Dataset records:
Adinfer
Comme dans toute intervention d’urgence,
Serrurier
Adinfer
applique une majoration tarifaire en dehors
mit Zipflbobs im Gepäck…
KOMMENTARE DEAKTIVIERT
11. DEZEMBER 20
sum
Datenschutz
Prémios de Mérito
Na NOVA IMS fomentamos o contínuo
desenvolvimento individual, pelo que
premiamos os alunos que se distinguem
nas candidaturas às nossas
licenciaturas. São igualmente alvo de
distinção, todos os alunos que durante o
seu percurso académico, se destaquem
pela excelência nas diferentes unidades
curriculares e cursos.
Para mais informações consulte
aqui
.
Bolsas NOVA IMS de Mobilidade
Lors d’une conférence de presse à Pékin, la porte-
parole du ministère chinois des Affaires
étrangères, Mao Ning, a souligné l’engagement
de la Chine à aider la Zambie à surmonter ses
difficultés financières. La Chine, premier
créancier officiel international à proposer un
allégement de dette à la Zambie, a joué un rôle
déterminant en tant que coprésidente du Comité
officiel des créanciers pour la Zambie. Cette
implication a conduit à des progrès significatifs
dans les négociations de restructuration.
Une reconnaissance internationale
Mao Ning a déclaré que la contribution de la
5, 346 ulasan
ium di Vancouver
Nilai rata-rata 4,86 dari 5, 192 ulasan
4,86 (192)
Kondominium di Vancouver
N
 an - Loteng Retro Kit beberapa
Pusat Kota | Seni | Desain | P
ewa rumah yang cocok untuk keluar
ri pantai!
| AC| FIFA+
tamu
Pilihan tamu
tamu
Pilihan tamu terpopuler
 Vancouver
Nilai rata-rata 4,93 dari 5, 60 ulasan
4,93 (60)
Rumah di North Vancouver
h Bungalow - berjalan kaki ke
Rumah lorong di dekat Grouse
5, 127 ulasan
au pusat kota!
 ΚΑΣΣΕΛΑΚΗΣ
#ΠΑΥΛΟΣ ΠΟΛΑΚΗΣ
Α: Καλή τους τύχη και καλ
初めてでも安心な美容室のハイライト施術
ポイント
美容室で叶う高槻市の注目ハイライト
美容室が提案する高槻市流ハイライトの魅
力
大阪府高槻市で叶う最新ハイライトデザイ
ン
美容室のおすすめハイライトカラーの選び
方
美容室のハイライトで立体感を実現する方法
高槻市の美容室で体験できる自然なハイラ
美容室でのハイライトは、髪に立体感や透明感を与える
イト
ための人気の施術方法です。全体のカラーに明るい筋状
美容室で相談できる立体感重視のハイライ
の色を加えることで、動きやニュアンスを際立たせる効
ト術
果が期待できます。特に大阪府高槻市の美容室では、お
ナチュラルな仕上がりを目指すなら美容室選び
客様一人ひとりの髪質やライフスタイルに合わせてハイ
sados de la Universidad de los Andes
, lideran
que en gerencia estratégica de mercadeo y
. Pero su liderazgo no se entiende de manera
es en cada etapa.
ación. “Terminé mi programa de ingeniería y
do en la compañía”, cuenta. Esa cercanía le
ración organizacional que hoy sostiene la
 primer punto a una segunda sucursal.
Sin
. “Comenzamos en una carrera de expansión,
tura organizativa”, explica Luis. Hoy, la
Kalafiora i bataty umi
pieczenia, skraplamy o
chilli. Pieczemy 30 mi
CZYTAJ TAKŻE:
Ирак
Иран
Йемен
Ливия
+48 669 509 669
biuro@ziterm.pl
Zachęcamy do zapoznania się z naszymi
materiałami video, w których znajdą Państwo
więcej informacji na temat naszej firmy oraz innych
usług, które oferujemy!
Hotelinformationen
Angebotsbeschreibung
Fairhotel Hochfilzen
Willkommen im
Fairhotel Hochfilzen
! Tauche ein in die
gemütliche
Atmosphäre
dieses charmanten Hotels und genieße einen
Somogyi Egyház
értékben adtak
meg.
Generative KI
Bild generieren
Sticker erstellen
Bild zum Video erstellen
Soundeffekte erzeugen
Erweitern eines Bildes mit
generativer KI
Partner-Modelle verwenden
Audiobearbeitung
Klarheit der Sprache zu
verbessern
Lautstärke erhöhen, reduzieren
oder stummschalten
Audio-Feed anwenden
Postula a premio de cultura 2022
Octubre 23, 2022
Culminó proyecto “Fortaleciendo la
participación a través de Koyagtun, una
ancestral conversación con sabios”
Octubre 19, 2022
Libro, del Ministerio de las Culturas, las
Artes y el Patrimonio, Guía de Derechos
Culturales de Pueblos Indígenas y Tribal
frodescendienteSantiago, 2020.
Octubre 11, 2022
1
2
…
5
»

> [WHAT THE EXERCISE ASKS]: Retype the entries above. Match them exactly.

> [SOLUTION TO THIS TASK]:
Adinfer
Comme dans toute intervention d’urgence,
Serrurier
Adinfer
applique une majoration tarifaire en dehors
mit Zipflbobs im Gepäck…
KOMMENTARE DEAKTIVIERT
11. DEZEMBER 20
sum
Datenschutz
Prémios de Mérito
Na NOVA IMS fomentamos o contínuo
desenvolvimento individual, pelo que
premiamos os alunos que se distinguem
nas candidaturas às nossas
licenciaturas. São igualmente alvo de
distinção, todos os alunos que durante o
seu percurso académico, se destaquem
pela excelência nas diferentes unidades
curriculares e cursos.
Para mais informações consulte
aqui
.
Bolsas NOVA IMS de Mobilidade
Lors d’une conférence de presse à Pékin, la porte-
parole du ministère chinois des Affaires
étrangères, Mao Ning, a souligné l’engagement
de la Chine à aider la Zambie à surmonter ses
difficultés financières. La Chine, premier
créancier officiel international à proposer un
allégement de dette à la Zambie, a joué un rôle
déterminant en tant que coprésidente du Comité
officiel des créanciers pour la Zambie. Cette
implication a conduit à des progrès significatifs
dans les négociations de restructuration.
Une reconnaissance internationale
Mao Ning a déclaré que la contribution de la
5, 346 ulasan
ium di Vancouver
Nilai rata-rata 4,86 dari 5, 192 ulasan
4,86 (192)
Kondominium di Vancouver
N
 an - Loteng Retro Kit beberapa
Pusat Kota | Seni | Desain | P
ewa rumah yang cocok untuk keluar
ri pantai!
| AC| FIFA+
tamu
Pilihan tamu
tamu
Pilihan tamu terpopuler
 Vancouver
Nilai rata-rata 4,93 dari 5, 60 ulasan
4,93 (60)
Rumah di North Vancouver
h Bungalow - berjalan kaki ke
Rumah lorong di dekat Grouse
5, 127 ulasan
au pusat kota!
 ΚΑΣΣΕΛΑΚΗΣ
#ΠΑΥΛΟΣ ΠΟΛΑΚΗΣ
Α: Καλή τους τύχη και καλ
初めてでも安心な美容室のハイライト施術
ポイント
美容室で叶う高槻市の注目ハイライト
美容室が提案する高槻市流ハイライトの魅
力
大阪府高槻市で叶う最新ハイライトデザイ
ン
美容室のおすすめハイライトカラーの選び
方
美容室のハイライトで立体感を実現する方法
高槻市の美容室で体験できる自然なハイラ
美容室でのハイライトは、髪に立体感や透明感を与える
イト
ための人気の施術方法です。全体のカラーに明るい筋状
美容室で相談できる立体感重視のハイライ
の色を加えることで、動きやニュアンスを際立たせる効
ト術
果が期待できます。特に大阪府高槻市の美容室では、お
ナチュラルな仕上がりを目指すなら美容室選び
客様一人ひとりの髪質やライフスタイルに合わせてハイ
sados de la Universidad de los Andes
, lideran
que en gerencia estratégica de mercadeo y
. Pero su liderazgo no se entiende de manera
es en cada etapa.
ación. “Terminé mi programa de ingeniería y
do en la compañía”, cuenta. Esa cercanía le
ración organizacional que hoy sostiene la
 primer punto a una segunda sucursal.
Sin
. “Comenzamos en una carrera de expansión,
tura organizativa”, explica Luis. Hoy, la
Kalafiora i bataty umi
pieczenia, skraplamy o
chilli. Pieczemy 30 mi
CZYTAJ TAKŻE:
Ирак
Иран
Йемен
Ливия
+48 669 509 669
biuro@ziterm.pl
Zachęcamy do zapoznania się z naszymi
materiałami video, w których znajdą Państwo
więcej informacji na temat naszej firmy oraz innych
usług, które oferujemy!
Hotelinformationen
Angebotsbeschreibung
Fairhotel Hochfilzen
Willkommen im
Fairhotel Hochfilzen
! Tauche ein in die
gemütliche
Atmosphäre
dieses charmanten Hotels und genieße einen
Somogyi Egyház
értékben adtak
meg.
Generative KI
Bild generieren
Sticker erstellen
Bild zum Video erstellen
Soundeffekte erzeugen
Erweitern eines Bildes mit
generativer KI
Partner-Modelle verwenden
Audiobearbeitung
Klarheit der Sprache zu
verbessern
Lautstärke erhöhen, reduzieren
oder stummschalten
Audio-Feed anwenden
Postula a premio de cultura 2022
Octubre 23, 2022
Culminó proyecto “Fortaleciendo la
participación a través de Koyagtun, una
ancestral conversación con sabios”
Octubre 19, 2022
Libro, del Ministerio de las Culturas, las
Artes y el Patrimonio, Guía de Derechos
Culturales de Pueblos Indígenas y Tribal
frodescendienteSantiago, 2020.
Octubre 11, 2022
1
2
…
5
»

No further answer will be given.